**작업 목표**
항목의 맨 첫 줄부터 "n en las Apple"가 들어 있는 줄까지 양 끝 줄을 포함해 한 글자도 바꾸지 말고 그대로 옮겨 적으세요.

↓↓↓

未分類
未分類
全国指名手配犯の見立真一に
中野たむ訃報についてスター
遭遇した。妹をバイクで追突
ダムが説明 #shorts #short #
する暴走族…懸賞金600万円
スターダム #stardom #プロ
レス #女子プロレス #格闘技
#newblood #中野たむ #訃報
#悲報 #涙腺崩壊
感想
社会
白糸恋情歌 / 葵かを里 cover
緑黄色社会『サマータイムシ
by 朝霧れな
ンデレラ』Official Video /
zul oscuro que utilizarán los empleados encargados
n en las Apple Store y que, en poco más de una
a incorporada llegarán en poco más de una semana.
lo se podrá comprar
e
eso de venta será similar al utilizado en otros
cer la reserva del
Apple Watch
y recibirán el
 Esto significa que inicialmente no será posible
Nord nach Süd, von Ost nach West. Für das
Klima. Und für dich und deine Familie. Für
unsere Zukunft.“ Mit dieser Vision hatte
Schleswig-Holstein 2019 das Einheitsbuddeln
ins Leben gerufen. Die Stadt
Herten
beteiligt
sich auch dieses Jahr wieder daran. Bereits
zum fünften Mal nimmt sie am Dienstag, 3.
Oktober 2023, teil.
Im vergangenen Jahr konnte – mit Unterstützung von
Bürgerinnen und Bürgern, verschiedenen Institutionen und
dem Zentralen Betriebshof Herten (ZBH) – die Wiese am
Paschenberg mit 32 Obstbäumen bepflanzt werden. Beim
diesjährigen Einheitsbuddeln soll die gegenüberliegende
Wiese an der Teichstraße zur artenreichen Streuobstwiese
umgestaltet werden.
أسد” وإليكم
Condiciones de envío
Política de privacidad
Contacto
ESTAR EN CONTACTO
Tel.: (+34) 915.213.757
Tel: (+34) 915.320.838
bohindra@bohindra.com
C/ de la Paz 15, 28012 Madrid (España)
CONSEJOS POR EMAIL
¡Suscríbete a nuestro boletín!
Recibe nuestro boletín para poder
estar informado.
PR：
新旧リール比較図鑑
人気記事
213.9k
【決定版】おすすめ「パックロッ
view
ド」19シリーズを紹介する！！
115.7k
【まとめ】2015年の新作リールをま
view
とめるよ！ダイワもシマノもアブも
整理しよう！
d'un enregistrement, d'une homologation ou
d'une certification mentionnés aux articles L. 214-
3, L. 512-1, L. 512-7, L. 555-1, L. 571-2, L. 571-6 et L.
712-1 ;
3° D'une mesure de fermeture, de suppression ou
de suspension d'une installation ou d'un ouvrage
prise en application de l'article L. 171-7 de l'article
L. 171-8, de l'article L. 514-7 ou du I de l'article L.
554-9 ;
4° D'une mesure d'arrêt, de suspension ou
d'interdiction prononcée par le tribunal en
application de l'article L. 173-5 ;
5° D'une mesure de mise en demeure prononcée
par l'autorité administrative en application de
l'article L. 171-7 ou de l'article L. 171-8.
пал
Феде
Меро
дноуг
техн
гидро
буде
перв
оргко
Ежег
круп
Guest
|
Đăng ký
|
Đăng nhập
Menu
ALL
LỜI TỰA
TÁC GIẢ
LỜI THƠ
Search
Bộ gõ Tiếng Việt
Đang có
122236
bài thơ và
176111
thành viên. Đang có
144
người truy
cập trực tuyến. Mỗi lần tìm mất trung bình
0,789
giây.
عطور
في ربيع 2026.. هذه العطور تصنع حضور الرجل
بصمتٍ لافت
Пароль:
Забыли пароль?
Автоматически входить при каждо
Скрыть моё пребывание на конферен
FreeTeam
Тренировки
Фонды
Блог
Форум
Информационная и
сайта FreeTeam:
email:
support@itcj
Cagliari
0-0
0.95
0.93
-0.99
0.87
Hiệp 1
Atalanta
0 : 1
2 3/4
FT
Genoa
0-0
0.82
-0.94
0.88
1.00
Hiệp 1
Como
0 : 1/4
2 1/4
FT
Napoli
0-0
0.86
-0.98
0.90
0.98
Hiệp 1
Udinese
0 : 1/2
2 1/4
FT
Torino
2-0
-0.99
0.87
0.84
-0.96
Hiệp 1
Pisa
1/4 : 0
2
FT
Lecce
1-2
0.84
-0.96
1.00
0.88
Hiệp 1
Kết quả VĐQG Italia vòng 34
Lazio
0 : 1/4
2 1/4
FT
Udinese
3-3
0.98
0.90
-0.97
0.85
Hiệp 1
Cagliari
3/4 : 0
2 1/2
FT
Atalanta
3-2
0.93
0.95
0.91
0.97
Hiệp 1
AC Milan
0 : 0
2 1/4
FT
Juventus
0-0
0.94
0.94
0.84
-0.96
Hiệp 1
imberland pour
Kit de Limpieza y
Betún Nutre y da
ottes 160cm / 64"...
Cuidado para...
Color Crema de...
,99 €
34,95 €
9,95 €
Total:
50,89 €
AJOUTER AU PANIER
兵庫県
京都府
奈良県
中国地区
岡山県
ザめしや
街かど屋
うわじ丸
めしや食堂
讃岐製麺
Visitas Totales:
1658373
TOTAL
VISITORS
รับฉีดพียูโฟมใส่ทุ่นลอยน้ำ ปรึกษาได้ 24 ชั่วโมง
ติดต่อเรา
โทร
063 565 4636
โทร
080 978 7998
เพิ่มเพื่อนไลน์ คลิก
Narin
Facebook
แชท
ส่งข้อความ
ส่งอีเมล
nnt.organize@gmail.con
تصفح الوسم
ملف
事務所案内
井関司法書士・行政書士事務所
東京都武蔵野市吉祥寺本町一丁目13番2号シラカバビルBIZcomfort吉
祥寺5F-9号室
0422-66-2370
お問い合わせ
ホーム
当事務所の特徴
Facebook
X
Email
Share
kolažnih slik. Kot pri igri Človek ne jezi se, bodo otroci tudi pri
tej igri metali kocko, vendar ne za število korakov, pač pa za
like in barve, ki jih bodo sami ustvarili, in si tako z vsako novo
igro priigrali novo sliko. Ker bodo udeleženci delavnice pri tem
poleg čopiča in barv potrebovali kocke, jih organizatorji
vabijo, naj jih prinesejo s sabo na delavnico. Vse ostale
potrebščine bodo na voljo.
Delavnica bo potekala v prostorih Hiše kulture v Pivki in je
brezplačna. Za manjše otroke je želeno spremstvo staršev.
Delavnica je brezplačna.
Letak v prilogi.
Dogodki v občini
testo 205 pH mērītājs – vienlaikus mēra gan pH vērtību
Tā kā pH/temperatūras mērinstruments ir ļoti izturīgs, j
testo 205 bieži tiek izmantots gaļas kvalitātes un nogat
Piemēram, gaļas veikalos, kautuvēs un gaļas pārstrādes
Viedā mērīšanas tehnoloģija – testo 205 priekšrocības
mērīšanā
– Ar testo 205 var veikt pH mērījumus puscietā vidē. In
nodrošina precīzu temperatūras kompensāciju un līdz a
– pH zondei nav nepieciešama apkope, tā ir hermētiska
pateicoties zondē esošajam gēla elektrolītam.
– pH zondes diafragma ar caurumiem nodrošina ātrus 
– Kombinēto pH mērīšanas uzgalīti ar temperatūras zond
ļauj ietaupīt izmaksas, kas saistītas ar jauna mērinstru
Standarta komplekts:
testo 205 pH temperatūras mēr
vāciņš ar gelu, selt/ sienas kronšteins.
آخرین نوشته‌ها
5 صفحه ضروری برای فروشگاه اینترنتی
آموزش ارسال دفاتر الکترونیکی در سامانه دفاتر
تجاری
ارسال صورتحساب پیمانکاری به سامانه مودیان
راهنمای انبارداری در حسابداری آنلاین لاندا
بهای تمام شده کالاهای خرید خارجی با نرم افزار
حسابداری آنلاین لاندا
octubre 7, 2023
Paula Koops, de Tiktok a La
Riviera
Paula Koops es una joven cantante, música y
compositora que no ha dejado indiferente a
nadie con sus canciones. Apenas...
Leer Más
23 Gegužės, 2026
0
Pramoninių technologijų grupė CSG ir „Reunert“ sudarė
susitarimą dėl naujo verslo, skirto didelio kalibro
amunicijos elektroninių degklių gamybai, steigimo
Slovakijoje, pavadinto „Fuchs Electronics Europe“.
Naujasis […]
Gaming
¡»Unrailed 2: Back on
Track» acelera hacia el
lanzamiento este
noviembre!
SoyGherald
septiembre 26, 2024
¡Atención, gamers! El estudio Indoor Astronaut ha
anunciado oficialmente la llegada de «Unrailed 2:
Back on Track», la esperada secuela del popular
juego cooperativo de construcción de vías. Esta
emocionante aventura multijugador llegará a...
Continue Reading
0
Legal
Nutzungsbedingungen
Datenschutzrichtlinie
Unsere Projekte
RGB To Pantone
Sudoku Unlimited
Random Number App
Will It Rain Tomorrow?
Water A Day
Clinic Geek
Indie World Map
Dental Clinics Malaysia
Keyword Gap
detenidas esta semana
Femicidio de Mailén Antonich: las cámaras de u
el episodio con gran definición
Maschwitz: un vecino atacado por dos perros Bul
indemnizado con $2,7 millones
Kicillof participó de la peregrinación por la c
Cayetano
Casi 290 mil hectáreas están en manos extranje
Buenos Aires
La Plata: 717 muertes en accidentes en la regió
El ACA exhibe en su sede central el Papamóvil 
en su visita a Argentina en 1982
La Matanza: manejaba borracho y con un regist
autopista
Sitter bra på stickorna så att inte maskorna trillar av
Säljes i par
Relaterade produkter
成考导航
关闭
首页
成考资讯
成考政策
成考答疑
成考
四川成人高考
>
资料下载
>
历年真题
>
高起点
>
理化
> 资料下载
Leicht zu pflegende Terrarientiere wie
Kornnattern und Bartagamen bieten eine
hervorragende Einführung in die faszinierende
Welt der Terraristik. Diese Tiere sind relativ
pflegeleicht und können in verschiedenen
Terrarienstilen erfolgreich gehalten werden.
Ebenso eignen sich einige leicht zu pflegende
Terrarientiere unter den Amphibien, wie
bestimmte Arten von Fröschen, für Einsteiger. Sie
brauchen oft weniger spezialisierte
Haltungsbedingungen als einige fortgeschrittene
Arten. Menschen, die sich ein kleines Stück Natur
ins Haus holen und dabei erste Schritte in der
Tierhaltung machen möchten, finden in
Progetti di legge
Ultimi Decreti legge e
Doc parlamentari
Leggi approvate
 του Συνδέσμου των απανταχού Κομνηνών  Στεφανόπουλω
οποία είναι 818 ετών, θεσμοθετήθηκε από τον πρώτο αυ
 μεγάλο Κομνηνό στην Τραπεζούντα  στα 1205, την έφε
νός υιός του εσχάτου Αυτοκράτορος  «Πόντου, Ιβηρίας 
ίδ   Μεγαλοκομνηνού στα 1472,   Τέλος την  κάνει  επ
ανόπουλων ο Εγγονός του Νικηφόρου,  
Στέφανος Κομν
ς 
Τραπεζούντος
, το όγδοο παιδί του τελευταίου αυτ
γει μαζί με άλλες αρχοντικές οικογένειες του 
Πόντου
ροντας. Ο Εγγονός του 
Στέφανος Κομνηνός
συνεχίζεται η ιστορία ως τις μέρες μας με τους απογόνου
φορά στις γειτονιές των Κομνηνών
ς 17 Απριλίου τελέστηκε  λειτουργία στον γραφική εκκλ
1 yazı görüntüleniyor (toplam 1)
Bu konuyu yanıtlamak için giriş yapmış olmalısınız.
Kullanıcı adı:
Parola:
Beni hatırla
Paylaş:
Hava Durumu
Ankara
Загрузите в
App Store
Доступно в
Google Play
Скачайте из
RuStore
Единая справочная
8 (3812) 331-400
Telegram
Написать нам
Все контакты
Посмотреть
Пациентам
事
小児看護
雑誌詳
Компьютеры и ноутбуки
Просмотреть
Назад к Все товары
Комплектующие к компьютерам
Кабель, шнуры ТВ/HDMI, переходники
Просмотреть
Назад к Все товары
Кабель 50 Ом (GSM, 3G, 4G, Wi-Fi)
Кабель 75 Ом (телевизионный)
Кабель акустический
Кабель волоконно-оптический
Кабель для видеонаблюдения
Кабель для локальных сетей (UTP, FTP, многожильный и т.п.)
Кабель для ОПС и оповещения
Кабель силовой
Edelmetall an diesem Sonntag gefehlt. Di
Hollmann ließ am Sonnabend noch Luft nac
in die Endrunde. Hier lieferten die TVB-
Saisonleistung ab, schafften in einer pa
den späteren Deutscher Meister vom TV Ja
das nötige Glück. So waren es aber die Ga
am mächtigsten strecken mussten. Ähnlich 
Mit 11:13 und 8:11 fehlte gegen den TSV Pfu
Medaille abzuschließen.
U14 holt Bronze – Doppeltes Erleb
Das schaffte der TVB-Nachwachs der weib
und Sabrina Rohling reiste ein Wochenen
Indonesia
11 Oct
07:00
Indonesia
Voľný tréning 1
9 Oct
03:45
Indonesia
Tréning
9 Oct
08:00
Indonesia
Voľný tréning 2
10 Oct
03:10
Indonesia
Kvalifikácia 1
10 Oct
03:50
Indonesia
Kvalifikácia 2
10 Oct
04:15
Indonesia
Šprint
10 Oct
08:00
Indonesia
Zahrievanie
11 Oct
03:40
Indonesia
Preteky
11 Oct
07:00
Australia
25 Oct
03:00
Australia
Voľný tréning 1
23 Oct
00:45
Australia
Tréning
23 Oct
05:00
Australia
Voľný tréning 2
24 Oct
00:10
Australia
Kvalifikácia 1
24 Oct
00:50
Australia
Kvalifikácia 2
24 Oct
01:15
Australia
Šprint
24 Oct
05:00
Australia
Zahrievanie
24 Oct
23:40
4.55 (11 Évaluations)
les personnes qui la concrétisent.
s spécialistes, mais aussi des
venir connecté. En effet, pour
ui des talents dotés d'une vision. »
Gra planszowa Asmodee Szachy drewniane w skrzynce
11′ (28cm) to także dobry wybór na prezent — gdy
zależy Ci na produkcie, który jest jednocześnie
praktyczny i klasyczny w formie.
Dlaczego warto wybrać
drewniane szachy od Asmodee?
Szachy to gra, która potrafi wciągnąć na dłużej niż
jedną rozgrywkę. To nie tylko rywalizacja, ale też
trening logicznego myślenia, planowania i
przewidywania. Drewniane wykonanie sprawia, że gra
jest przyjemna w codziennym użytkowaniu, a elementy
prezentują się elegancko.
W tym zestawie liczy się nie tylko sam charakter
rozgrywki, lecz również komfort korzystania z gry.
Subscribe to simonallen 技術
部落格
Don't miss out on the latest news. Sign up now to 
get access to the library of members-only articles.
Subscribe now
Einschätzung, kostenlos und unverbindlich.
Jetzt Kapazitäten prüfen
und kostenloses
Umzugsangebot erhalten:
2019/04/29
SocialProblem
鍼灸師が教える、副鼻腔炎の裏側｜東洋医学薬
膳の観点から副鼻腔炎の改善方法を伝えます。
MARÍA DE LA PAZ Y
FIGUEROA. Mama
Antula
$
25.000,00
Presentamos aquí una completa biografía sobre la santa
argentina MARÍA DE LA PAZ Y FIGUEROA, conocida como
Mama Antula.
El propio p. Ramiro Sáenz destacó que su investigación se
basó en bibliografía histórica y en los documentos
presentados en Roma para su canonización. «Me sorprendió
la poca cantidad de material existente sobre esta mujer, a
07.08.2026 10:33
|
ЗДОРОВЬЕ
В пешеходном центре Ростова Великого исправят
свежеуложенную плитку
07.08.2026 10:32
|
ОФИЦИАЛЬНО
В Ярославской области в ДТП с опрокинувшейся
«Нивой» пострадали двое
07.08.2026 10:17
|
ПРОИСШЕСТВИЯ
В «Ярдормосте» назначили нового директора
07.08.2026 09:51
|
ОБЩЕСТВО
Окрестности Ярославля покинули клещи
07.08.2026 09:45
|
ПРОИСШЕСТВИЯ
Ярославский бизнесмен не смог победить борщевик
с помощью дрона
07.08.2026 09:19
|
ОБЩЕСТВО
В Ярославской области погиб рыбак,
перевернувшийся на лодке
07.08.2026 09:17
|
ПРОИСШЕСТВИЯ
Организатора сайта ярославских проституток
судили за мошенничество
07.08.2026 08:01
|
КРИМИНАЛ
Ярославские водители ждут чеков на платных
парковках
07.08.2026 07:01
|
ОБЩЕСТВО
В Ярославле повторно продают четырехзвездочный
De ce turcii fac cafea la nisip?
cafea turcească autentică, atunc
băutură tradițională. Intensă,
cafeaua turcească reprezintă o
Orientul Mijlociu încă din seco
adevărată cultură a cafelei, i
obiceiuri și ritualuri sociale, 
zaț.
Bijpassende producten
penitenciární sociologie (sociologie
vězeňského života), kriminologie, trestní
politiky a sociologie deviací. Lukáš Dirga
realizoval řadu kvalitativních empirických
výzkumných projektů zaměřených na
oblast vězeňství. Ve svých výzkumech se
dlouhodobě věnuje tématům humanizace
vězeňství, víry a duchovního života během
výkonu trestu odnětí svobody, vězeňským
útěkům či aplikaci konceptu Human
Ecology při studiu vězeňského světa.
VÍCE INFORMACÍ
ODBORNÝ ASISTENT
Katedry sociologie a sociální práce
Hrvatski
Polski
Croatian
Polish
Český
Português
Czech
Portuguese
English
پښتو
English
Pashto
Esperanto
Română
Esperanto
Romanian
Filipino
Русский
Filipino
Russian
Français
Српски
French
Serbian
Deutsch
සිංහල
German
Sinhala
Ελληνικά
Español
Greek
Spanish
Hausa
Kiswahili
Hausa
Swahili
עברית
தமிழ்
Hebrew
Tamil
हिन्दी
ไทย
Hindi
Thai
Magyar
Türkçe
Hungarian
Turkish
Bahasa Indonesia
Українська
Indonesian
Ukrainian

↑↑↑

**답변 영역**
未分類
未分類
全国指名手配犯の見立真一に
中野たむ訃報についてスター
遭遇した。妹をバイクで追突
ダムが説明 #shorts #short #
する暴走族…懸賞金600万円
スターダム #stardom #プロ
レス #女子プロレス #格闘技
#newblood #中野たむ #訃報
#悲報 #涙腺崩壊
感想
社会
白糸恋情歌 / 葵かを里 cover
緑黄色社会『サマータイムシ
by 朝霧れな
ンデレラ』Official Video /
zul oscuro que utilizarán los empleados encargados
n en las Apple Store y que, en poco más de una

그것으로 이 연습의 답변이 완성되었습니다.